Susie O'Brien, writing in the same newspaper, had a different take: "It is important that people, such as Dye, who make false claims of sexual harassment and rape, are harshly dealt with. Such claims, if vexatious, have the power to ruin reputations, careers, marriages, and even end lives. They also generate considerable ill-will towards sexual assault victims, thus discouraging others from coming forward. So I agree with commentators, including the Herald Sun's Andrew Bolt, in their condemnation of Dye. But I do not believe this one example of a vengeful vixen is evidence of a rampant 'culture of complaint'. The truth is in fact the exact opposite. Although the destruction wrought by false accusations can be enormous, more widespread is the underreporting of legitimate cases of sexual harassment and sexual assault. Too many women - and yes, about 85 per cent of victims are women, so I'm not merely being sexist - put up with too much for too long. Further, many of those who do complain are ignored, or punished as a result, and many end up dropping their case before it goes anywhere. There is no culture of complaint when it comes to sexual harassment and sexual assault."
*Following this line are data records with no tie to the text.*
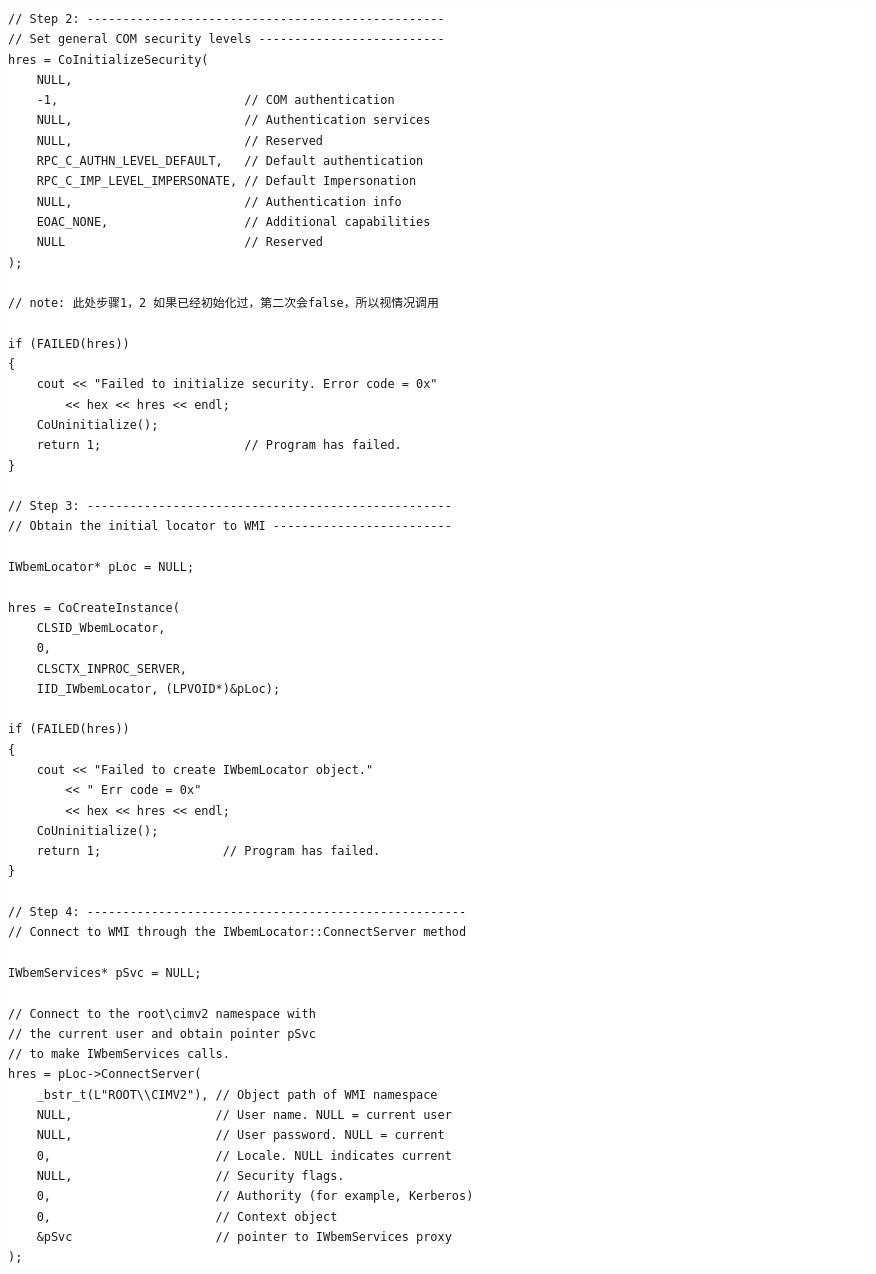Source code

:     // Step 2: --------------------------------------------------
    // Set general COM security levels --------------------------
    hres = CoInitializeSecurity(
        NULL,
        -1,                          // COM authentication
        NULL,                        // Authentication services
        NULL,                        // Reserved
        RPC_C_AUTHN_LEVEL_DEFAULT,   // Default authentication 
        RPC_C_IMP_LEVEL_IMPERSONATE, // Default Impersonation  
        NULL,                        // Authentication info
        EOAC_NONE,                   // Additional capabilities 
        NULL                         // Reserved
    );

    // note: 此处步骤1，2 如果已经初始化过，第二次会false，所以视情况调用

    if (FAILED(hres))
    {
        cout << "Failed to initialize security. Error code = 0x"
            << hex << hres << endl;
        CoUninitialize();
        return 1;                    // Program has failed.
    }

    // Step 3: ---------------------------------------------------
    // Obtain the initial locator to WMI -------------------------

    IWbemLocator* pLoc = NULL;

    hres = CoCreateInstance(
        CLSID_WbemLocator,
        0,
        CLSCTX_INPROC_SERVER,
        IID_IWbemLocator, (LPVOID*)&pLoc);

    if (FAILED(hres))
    {
        cout << "Failed to create IWbemLocator object."
            << " Err code = 0x"
            << hex << hres << endl;
        CoUninitialize();
        return 1;                 // Program has failed.
    }

    // Step 4: -----------------------------------------------------
    // Connect to WMI through the IWbemLocator::ConnectServer method

    IWbemServices* pSvc = NULL;

    // Connect to the root\cimv2 namespace with
    // the current user and obtain pointer pSvc
    // to make IWbemServices calls.
    hres = pLoc->ConnectServer(
        _bstr_t(L"ROOT\\CIMV2"), // Object path of WMI namespace
        NULL,                    // User name. NULL = current user
        NULL,                    // User password. NULL = current
        0,                       // Locale. NULL indicates current
        NULL,                    // Security flags.
        0,                       // Authority (for example, Kerberos)
        0,                       // Context object 
        &pSvc                    // pointer to IWbemServices proxy
    );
A personal observation. I have successfully litigated sexual harassment claims on behalf of employers, and based on my own experience, the scope of the Dye litigation was extreme and atypical.  Any civil trial can be an ordeal, and even small cases can sometimes turn into runaway litigation for all sorts of reasons, but sexual harassment cases generally are no more complex (and, in my experience, they are generally less so) than garden variety disputes involving allegations of breach of contract between two companies.  I agree that ours is a "culture of complaint" -- but about everything, not just sexual harassment. Sexual harassment cases differ from other commercial disputes in that the harm, either to the accuser or the accused, tends to be more personal, affecting more than just a company's bottom line (an abused employee can suffer greatly, and a wrongly accused supervisor has a very difficult time shaking the stigma). Thankfully, such claims, in my experience, are not rampant, but they can be abused (sometimes, an employer will be hit with a string of claims over time from several terminated employees filed by the same attorney -- much of the problem is that the courts do not adequately punish attorneys for filing frivolous claims).  For those who claim women abuse these laws, it is well to remember that EEOC claims by men are skyrocketing.

The employer in this case is to be commended for fighting on despite the fact that it almost certainly could have settled for less than the cost to defend this action. If companies want to reduce the costs of litigating sexual harassment claims, they need to do this: when a claim is made, they need to immediately and fairly investigate it, and if there is merit to it, they need to redress the problem internally so that other employees can see that it takes such claims seriously. Then the employer needs to try to settle that claim. For claims that are clearly false or frivolous, the employer needs to fight those vigorously to send a message to other employees and to attorneys who would abuse the process by filing frivolous claims. In my experience, other employees who work with the accuser generally know what is going on inside the company and have a good sense when a claim by a co-worker is legitimate or nonsense. When a company vigorously defends against a frivolous claim, that does nothing to discourage other claimants who have legitimate claims from coming forward.  Companies need to stand by their wrongly accused employees as a price of doing business.